Salleh landed lightly on the balcony tiles. A heartbeat later, Sanele crashed into them shoulder first. He tried to rise, but Salleh gently pressed her foot on the top of his right hand. That hand was wider than her slipper was long, but yank as he might, he couldn't unpin himself.
"Seer or warmage, Chief, it makes no difference here. You only pretend at Perfection."
A silk ribbon drifted up the chief's bowed back, rippling with Kinetic aura, the iron stud crackling with feint lightning. The stud slipped over his thick neck, then looped the ribbon around his throat. There was no malice in her heart, because how was this semi-competent thief worthy of even that investment. So when she flexed her soul and the ribbon tightened, the only satisfaction Salleh took out of it was in seeing Cote's soul leak through his fingers to pool on the tiles.

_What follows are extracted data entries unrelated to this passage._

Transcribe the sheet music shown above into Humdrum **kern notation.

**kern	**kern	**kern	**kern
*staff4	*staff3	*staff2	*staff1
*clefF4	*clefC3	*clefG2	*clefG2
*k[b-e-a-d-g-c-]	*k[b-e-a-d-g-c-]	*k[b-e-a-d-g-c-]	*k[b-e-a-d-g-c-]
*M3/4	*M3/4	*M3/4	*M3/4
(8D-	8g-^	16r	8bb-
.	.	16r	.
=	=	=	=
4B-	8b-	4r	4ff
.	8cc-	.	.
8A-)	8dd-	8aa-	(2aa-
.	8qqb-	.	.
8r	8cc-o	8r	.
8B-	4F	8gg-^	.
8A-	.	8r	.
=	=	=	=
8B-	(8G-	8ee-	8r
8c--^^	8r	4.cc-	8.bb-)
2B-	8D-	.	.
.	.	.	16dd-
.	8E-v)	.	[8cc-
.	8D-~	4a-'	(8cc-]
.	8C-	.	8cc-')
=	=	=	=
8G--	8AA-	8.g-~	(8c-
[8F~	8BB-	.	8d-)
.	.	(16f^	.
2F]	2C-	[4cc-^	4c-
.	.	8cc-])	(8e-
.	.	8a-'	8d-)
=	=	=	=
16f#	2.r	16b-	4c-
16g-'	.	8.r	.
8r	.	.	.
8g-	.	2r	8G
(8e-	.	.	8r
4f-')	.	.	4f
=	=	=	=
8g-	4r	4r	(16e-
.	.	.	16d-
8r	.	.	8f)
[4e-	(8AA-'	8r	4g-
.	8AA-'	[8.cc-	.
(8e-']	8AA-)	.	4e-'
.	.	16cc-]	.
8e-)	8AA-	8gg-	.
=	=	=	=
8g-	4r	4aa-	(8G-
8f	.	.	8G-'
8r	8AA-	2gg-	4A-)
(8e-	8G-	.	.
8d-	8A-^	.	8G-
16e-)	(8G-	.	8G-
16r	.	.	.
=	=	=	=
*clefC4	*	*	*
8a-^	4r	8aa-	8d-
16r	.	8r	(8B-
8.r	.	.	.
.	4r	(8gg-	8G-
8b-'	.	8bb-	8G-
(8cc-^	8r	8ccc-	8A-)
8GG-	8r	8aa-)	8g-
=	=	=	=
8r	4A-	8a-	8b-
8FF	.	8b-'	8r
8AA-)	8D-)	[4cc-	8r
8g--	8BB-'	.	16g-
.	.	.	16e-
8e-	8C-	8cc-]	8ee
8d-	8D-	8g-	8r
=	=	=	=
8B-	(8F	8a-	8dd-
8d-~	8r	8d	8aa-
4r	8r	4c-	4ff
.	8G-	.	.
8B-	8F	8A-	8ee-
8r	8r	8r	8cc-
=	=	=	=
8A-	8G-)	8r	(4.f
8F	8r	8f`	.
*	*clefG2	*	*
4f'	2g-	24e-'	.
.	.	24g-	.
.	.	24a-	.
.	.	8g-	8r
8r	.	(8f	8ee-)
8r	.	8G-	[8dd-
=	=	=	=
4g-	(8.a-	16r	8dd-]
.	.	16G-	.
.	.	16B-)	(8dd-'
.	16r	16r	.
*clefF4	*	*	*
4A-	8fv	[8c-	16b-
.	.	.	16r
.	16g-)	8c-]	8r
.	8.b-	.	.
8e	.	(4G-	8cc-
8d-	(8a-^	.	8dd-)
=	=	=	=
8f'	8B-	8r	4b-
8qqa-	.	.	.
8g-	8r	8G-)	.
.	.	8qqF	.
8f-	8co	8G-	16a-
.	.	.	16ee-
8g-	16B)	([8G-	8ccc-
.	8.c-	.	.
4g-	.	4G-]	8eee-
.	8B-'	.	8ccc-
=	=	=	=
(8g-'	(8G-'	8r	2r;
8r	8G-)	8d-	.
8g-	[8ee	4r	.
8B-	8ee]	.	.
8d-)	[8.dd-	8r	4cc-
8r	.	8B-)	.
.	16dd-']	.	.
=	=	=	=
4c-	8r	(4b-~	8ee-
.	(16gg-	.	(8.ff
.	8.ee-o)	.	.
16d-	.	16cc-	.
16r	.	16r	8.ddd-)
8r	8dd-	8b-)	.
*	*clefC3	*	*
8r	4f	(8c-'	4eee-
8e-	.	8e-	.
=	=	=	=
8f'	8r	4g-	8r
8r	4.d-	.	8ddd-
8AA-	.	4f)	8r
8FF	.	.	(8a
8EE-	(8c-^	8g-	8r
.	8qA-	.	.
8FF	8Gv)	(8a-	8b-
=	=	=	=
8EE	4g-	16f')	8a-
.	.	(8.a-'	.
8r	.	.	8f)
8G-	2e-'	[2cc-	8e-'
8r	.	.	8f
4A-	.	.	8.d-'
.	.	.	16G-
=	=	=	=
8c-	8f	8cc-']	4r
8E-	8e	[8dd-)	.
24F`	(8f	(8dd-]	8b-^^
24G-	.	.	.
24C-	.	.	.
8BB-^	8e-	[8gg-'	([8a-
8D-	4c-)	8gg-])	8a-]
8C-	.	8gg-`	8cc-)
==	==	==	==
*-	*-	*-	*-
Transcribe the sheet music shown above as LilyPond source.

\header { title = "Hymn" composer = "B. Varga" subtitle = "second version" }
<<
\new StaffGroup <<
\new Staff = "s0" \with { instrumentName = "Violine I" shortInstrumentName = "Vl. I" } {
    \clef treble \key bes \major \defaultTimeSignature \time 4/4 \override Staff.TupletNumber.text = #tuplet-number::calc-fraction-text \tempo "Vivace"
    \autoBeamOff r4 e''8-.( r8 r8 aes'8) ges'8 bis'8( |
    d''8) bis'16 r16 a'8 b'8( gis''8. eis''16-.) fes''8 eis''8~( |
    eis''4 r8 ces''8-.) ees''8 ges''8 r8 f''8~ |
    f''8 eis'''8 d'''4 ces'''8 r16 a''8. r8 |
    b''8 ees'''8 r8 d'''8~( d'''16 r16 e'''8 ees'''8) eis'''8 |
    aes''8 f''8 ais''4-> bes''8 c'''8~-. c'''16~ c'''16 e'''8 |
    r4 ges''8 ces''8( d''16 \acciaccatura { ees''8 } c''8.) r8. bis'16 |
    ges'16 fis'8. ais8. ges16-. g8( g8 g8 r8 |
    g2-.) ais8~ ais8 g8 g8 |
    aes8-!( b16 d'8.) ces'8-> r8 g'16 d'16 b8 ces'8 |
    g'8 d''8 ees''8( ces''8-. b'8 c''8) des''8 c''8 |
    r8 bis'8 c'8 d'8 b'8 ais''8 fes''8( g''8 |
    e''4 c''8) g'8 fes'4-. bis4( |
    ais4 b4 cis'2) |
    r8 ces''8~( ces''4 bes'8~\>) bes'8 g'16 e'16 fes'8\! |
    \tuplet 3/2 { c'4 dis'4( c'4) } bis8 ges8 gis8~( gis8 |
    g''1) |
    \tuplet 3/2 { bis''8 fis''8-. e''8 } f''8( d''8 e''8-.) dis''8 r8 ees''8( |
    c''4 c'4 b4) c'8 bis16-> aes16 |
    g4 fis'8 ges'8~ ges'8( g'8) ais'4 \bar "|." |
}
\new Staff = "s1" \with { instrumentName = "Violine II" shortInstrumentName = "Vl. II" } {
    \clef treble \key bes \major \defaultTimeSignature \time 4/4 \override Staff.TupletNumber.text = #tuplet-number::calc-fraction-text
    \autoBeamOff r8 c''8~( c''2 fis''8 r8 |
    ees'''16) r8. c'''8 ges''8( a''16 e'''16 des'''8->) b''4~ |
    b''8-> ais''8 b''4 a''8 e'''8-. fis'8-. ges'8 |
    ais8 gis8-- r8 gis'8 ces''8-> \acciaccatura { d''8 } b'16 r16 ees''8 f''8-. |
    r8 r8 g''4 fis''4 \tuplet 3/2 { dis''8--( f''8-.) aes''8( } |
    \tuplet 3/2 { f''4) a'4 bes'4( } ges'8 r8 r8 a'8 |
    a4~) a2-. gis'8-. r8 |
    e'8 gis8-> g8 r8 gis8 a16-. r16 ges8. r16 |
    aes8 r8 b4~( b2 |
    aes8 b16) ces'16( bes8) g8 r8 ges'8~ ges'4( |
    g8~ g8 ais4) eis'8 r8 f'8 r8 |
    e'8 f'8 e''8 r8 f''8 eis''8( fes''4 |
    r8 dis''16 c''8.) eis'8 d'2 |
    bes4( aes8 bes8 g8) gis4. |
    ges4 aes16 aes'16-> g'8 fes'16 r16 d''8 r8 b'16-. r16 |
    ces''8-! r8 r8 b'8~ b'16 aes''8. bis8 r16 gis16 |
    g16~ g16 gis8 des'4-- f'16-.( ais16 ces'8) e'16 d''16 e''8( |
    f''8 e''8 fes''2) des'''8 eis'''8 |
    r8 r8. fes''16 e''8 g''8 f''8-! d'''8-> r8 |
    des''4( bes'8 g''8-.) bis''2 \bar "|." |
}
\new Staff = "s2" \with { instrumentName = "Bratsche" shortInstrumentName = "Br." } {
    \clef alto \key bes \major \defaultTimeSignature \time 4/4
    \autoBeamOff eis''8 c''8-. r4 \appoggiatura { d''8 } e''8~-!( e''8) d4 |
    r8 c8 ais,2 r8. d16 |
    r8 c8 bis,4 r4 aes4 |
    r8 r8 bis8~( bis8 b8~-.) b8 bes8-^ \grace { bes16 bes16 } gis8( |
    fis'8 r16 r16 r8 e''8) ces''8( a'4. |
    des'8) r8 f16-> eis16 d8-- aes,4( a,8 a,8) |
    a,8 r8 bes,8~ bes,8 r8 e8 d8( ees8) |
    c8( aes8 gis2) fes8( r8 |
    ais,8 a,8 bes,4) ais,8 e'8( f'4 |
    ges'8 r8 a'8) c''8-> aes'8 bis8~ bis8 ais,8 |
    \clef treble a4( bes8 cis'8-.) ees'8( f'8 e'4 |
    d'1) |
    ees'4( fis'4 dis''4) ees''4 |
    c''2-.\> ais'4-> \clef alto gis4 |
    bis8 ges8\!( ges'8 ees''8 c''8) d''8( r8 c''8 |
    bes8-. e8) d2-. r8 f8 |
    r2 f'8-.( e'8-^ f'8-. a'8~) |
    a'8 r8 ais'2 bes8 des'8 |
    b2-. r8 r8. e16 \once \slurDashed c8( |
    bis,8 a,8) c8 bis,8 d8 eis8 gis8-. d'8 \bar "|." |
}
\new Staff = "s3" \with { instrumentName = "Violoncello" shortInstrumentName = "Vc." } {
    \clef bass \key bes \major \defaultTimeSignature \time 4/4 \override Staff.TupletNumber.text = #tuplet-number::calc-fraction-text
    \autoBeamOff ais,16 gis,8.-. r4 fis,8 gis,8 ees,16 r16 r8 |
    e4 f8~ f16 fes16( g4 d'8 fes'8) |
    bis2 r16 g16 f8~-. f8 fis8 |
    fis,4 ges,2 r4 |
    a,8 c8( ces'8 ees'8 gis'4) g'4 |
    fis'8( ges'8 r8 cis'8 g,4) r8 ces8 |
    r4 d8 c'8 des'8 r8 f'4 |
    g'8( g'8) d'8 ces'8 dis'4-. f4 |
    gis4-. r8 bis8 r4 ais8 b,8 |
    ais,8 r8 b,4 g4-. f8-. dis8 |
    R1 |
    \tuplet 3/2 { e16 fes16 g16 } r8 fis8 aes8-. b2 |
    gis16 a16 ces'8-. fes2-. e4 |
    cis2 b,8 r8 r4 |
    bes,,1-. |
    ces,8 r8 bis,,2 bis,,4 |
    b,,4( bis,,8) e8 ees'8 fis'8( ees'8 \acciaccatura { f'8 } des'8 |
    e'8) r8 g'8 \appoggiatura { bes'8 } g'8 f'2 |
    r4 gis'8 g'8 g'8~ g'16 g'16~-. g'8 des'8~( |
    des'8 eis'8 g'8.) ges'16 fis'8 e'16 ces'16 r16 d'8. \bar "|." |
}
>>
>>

A crash from above. Clay tiles splintered as the other Perfect warmage landed on the rooftop. Salleh hadn't needed to look up to see him flying through the air, he was a poisonous mote in her stoneiris. When he landed on the balcony, the tea table broke under his heel. Salleh's eyes were still on the choking chief, his wild thrashing barely shifting her foot.
"Tell you what," he said, kicking the table's iron frame from his leg. "If you let my Chief go, I won't cave your head in."
Salleh wrapped a second ribbon around Sanele's neck. When the iron stud bounced off his shoulder, it crackled with blue lightning, leaving a burn mark. The Poison Perfect was behind her, but Salleh saw the clench of his jaw, the rough way he sank into a crouch, the force of his powerful legs as he launched himself at her. She didn't move.
He was only half a heartbeat away when the air turned to syrup and a terrible weight pressed down on all their souls.